Beberapa dokumen yang dapat dijadikan bukti bahwa GWOT itu adalah perang
terhadap Islam adalah Understanding Terrorist Ideology yang merupakan
ceramah KIM CRAGIN didepan komite Intelijen Senat AS pada June 2007.
selain itu juga beberapa dokumen lainnya, diantaranya yang berjudul
EXPLORING TERRORIST TARGETING PREFERENCES, Unconquerable Nation Knowing
Our Enemy Strengthening Ourselves yang kesemua dokumen tersebut adalah
produksi Rand Corporation.
Selain itu juga AS memiliki rencana
ganda dengan memanfaatkan issue WOT ini. Pada bulan September 2000, PNAC
mengeluarkan sebuah Cetak Biru buat masa depan dalam tulisan panjang
berjudul “Rebuilding America’s Defenses : Strategy, Forces, and
Resources for a New Century.” Tulisan ini bermula dari premis bahwa
“Amerika adalah superpower tunggal di dunia, dengan kombinasi kekuatan
militer tunggal, keunggulan teknologi, dan kekuatan ekonomi terbesar.

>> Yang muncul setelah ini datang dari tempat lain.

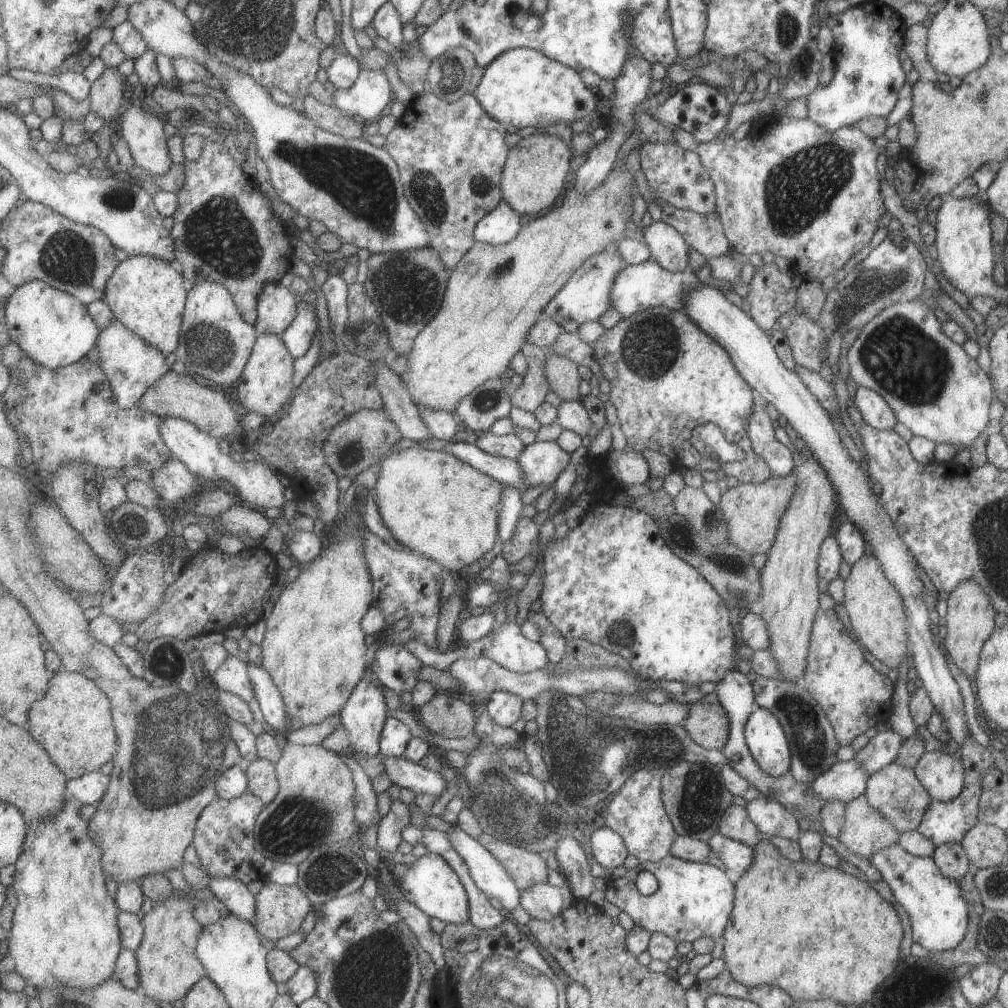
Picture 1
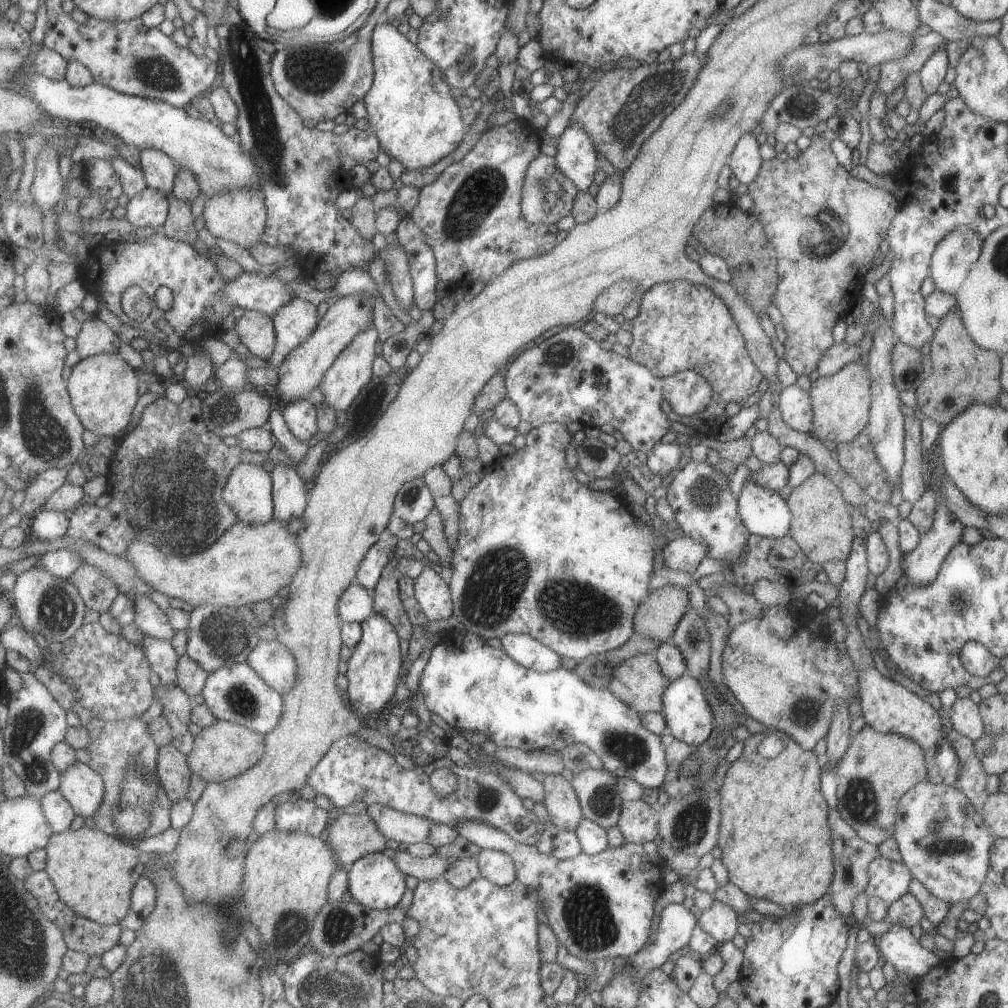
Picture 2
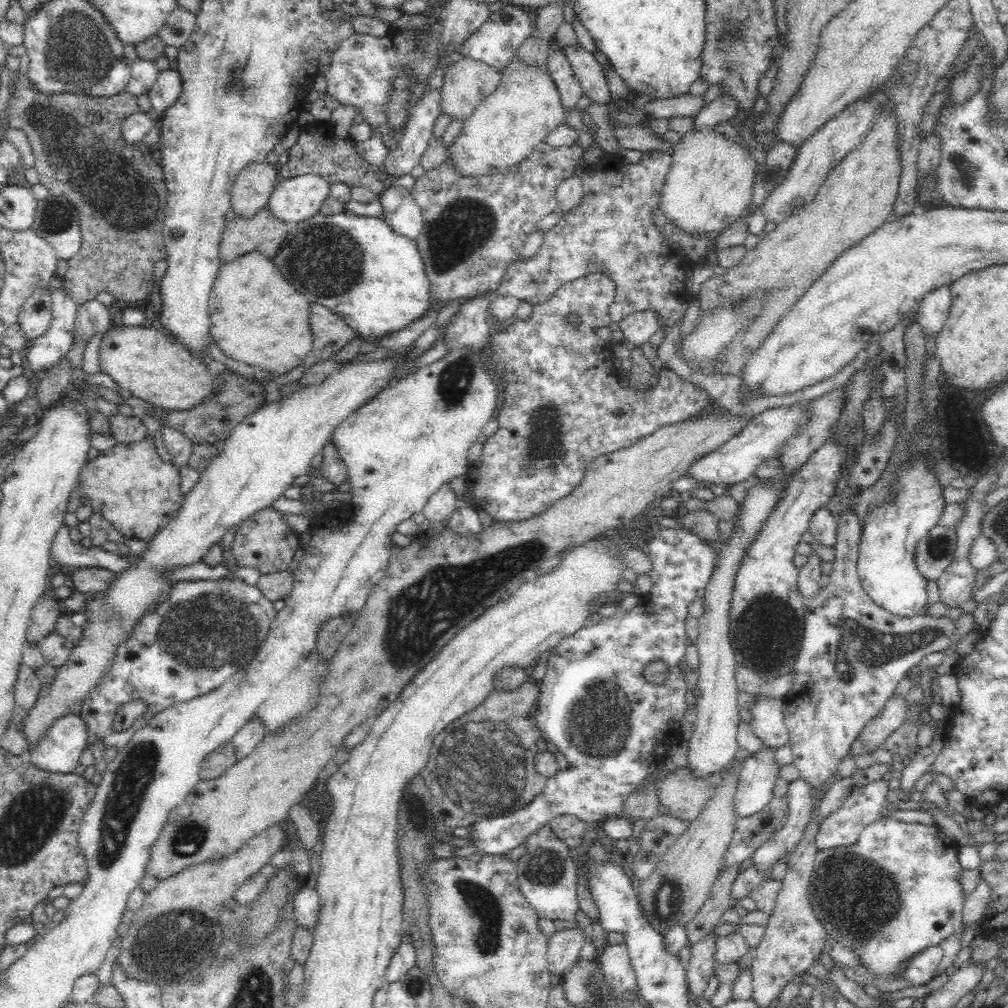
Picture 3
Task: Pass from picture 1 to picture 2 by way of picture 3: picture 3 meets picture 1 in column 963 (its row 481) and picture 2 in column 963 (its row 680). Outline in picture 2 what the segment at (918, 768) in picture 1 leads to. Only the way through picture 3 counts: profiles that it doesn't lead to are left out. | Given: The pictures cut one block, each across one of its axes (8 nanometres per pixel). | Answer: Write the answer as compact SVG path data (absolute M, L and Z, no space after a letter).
M969 698L956 699L949 711L952 728L971 742L977 741L984 733L978 706Z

Strategi besar Amerika harus bertujuan untuk memeliharai dan memperluas
posisi menguntungkan sebesar-besarnya di masa yang akan datang.”

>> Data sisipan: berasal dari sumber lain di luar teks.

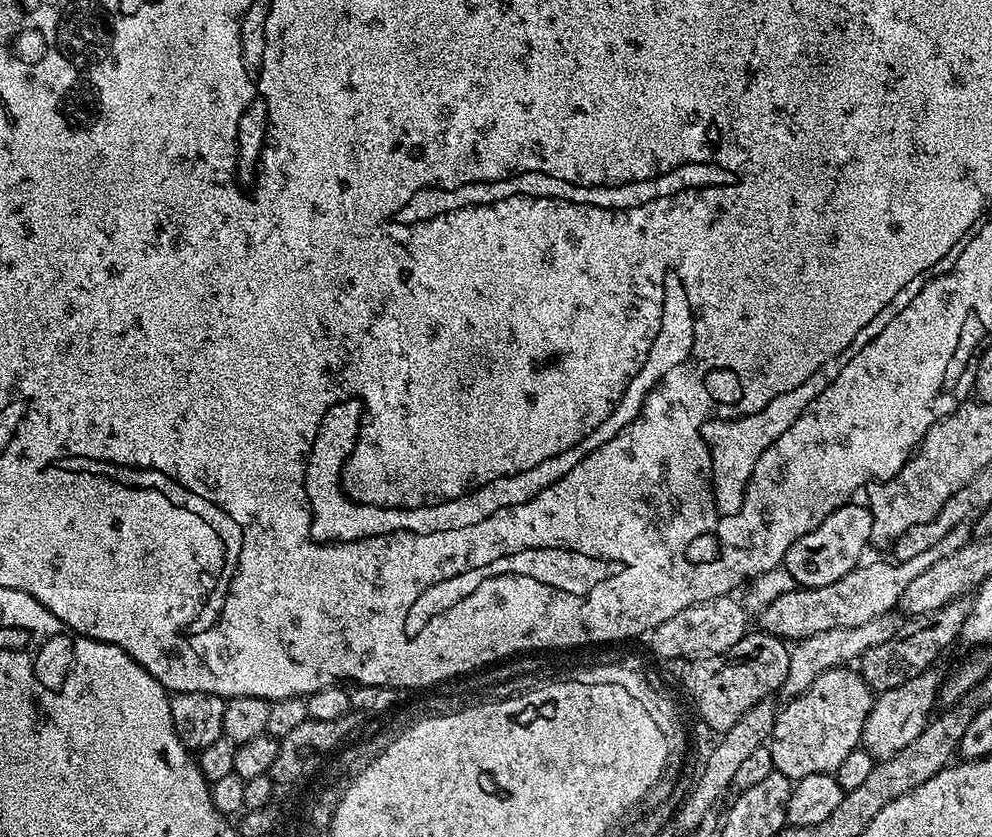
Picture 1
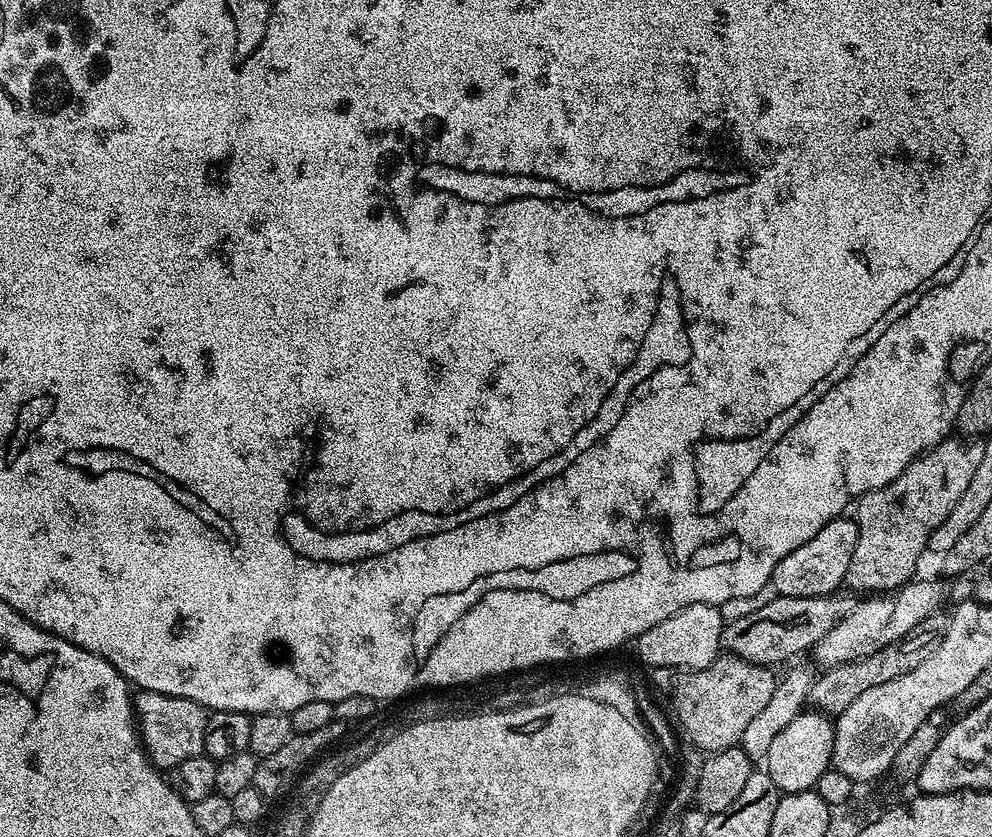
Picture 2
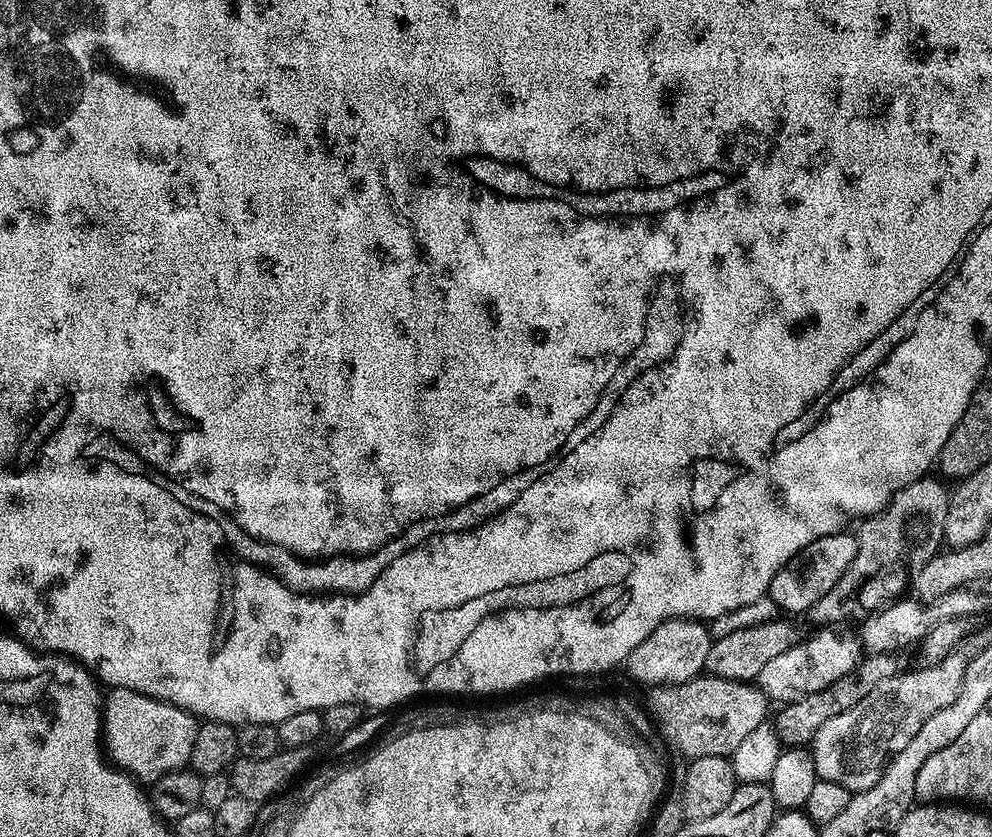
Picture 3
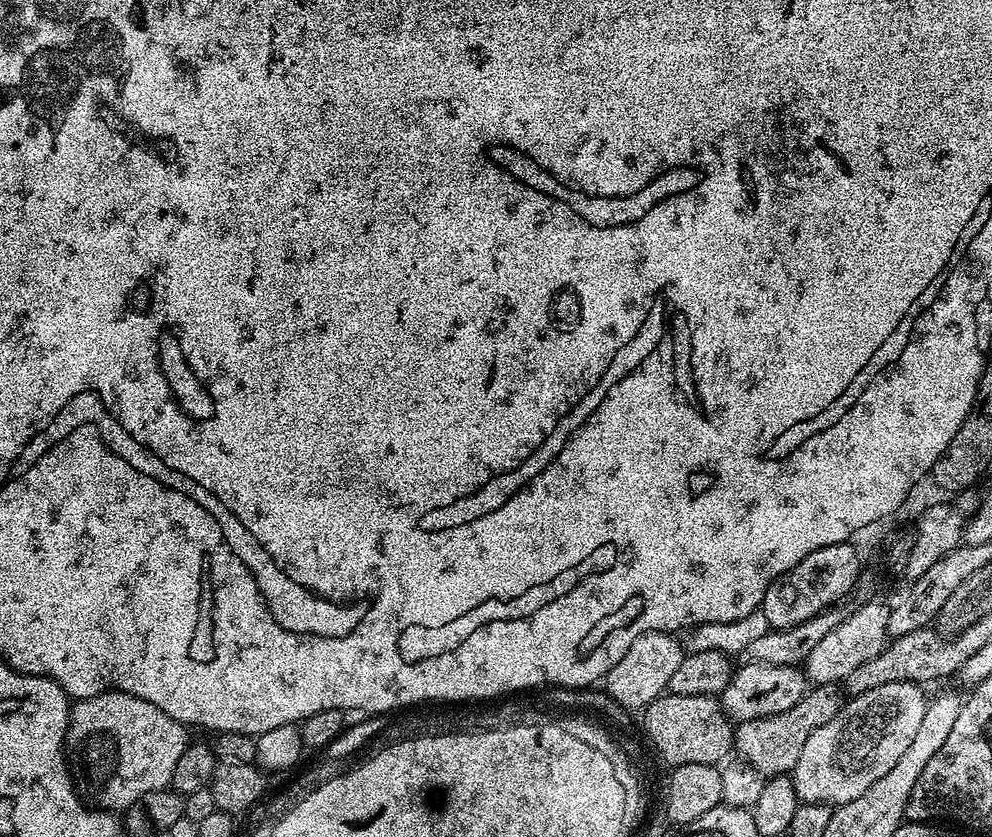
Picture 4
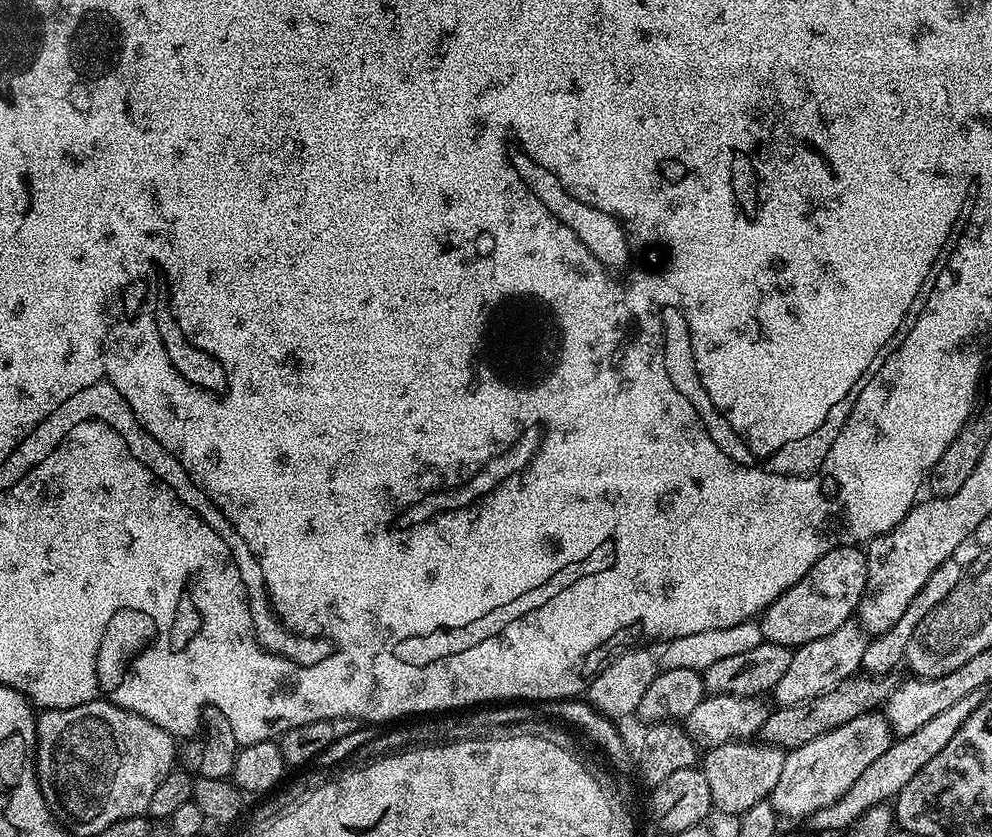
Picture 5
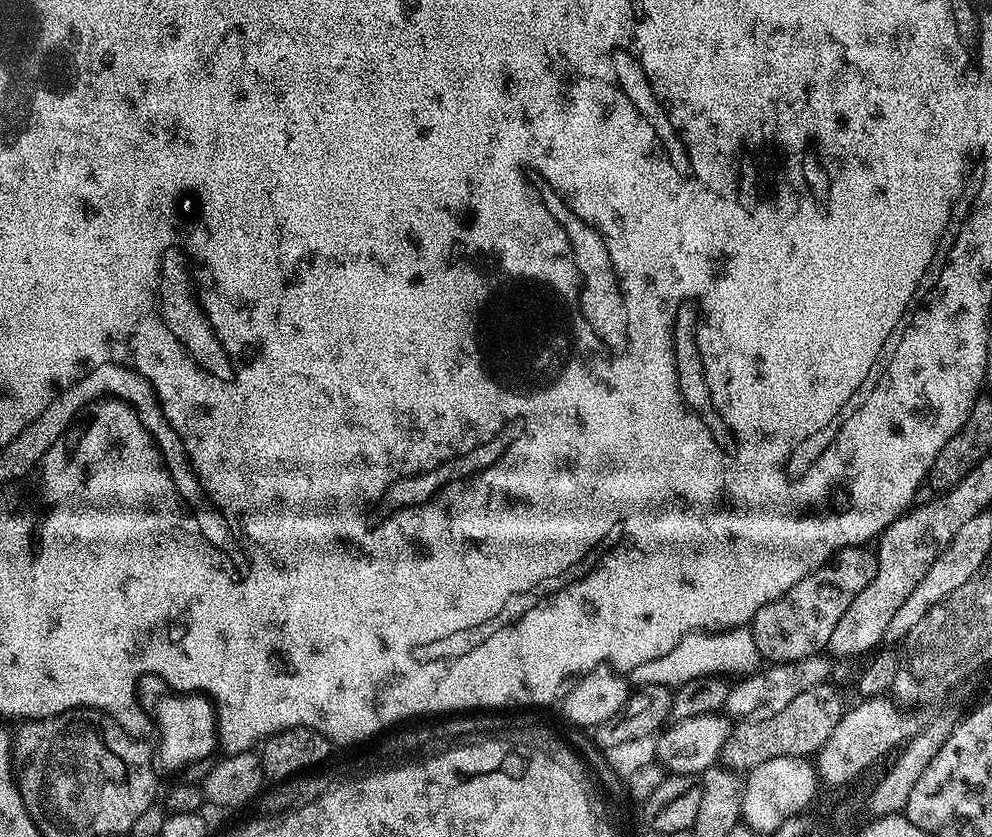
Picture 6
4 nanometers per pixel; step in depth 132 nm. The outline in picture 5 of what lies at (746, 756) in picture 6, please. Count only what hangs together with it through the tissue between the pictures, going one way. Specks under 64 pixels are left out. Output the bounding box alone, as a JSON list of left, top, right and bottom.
[759,674,898,750]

Tulisan strategis itu merekomendasikan misi-misi baru bagi kekuatan
militer Amerika, termasuk kapabalitas nuklir yang dominan dengan
senjata-senjata nuklir generasi terbaru, kekuatan tempur yang siap
tempur yang cukup dan memenangkan berbagai pertempuran besar, dan
kekuatan-kekuatan menjalankan “tugas-tugas kepolisian” di seluruh dunia
dengan komando Amerika dan bukan Perserikatan Bangsa Bangsa. Hal itu
juga menegaskan bahwa “keberadaan kekuatan militer Amerika di
wilayah-wilayah kritis di seluruh dunia merupakan bentuk aksi yang
paling visible sebagai perwujudan dari status Amerika selaku superpower
tunggal.”
Saat peristiwa 11 September 2001 terjadi, bentuk
kehancuran yang diharapkan oleh PNAC terjadi guna memuluskan realisasi
agenda mereka. Bagi mereka peristiwa itu memang seharusnya terjadi.

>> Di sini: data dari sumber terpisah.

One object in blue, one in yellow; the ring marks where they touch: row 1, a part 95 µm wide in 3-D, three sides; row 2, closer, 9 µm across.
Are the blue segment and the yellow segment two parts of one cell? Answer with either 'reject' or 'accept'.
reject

Kesempatan ini benar-benar dimanfaatkan oleh PNAC. Hanya beberapa hari
dari 11/9, PNAC mengeluarkan surat bahwa “kalau pun nanti tidak
ditemukan bukti keterkaitan Irak dengan penyerangan, strategi apa pun
yang bertujuan menghabisi terorisme dan sponsornya harus memuat upaya
penggulingan Saddam Husein dari kekuasaan di Irak.” Upaya determinan itu
memuncak pada perang di Musim Semi lalu. Akhirnya alasan sebenarnya
dari penyerangan Irak bukanlah persoalan Senjata Pemusnah Massal,
minyak, pelanggaran HAM, atau apapun alasan lain yang dikemukakan secara
publik. Namun sebagaimana yang telah ditulis dua tahun silam adalah
keinginan besar untuk merebut peran permanen di wilayah strategis dunia,
kawasan Teluk.
Maka dari itu, Presiden Bush dalam pidato
kenegaraannya di tahun 2002 mendeklarasikan “Perang kita terhadap teror
telah dimulai, tapi ini baru permulaan.” Ia memilih Irak, Iran dan Korea
Utara sebagai “Poros Kejahatan, bersenjata untuk mengancam keamanan
dunia.” Pada bulan Juni, Bush memberi signal dukungannya untuk strategi
pre-emptive war dengan mengatakan bahwa AS “siap untuk aksi pre-emptive
bila diperlukan untuk mempertahankan kebebasan kita dan mempertahankan
hidup kita.” Pada akhir tahun, hal ini menjadi kebijaksanaan resmi
pemerintahan Bush, yang tercantum dalam 2 dokumen perencaan Gedung
Putih.
Strategi membesar-besarkan isu terorisme yang diobral
sekarang ini dalam rangka menyeret militerisasi dalam politik luar
negeri Amerika. Sekarang ini tidak kurang dari 130 negara di dunia yang
ditempati oleh pasukan Amerika dengan 40 negara di antaranya menetap
secara permanen. Dan banyak lagi negara lain yang menyediakan hak-hak
bagi pasukan Amerika untuk berbasis. Dalam tulisan yang dimuat di Wall
Street Journal menggambarkan bahwa perubahan besar dalam strategi
militer Amerika dalam 50 tahun terakhir ini akan mengarah pada upaya
“mendorong kekuatan militer Amerika ke dalam areal yang jauh lebih dalam
dan pojokan dunia yang paling berbahaya.” Menteri Pertahanan, Donald
Rumsfeld, seorang arsitek strategi ini, “telah mempersiapkan pasukan
Amerika untuk masa depan yang dapat melibatkan banyak tempat pertempuran
yang kecil, kotor dan paling berbahaya.”
Kalau kita membaca
Project of the New American Century (PNAC) yang disusun Dick Cheney,
Paul Wolfowitz, Donald Rumsfeld dan Richard Perle, sebelum mereka
berkuasa, tujuan yang tidak dikatakan adalah mendirikan supremasi, bukan
hanya hegemoni, Amerika di dunia, terutama di seluruh Asia.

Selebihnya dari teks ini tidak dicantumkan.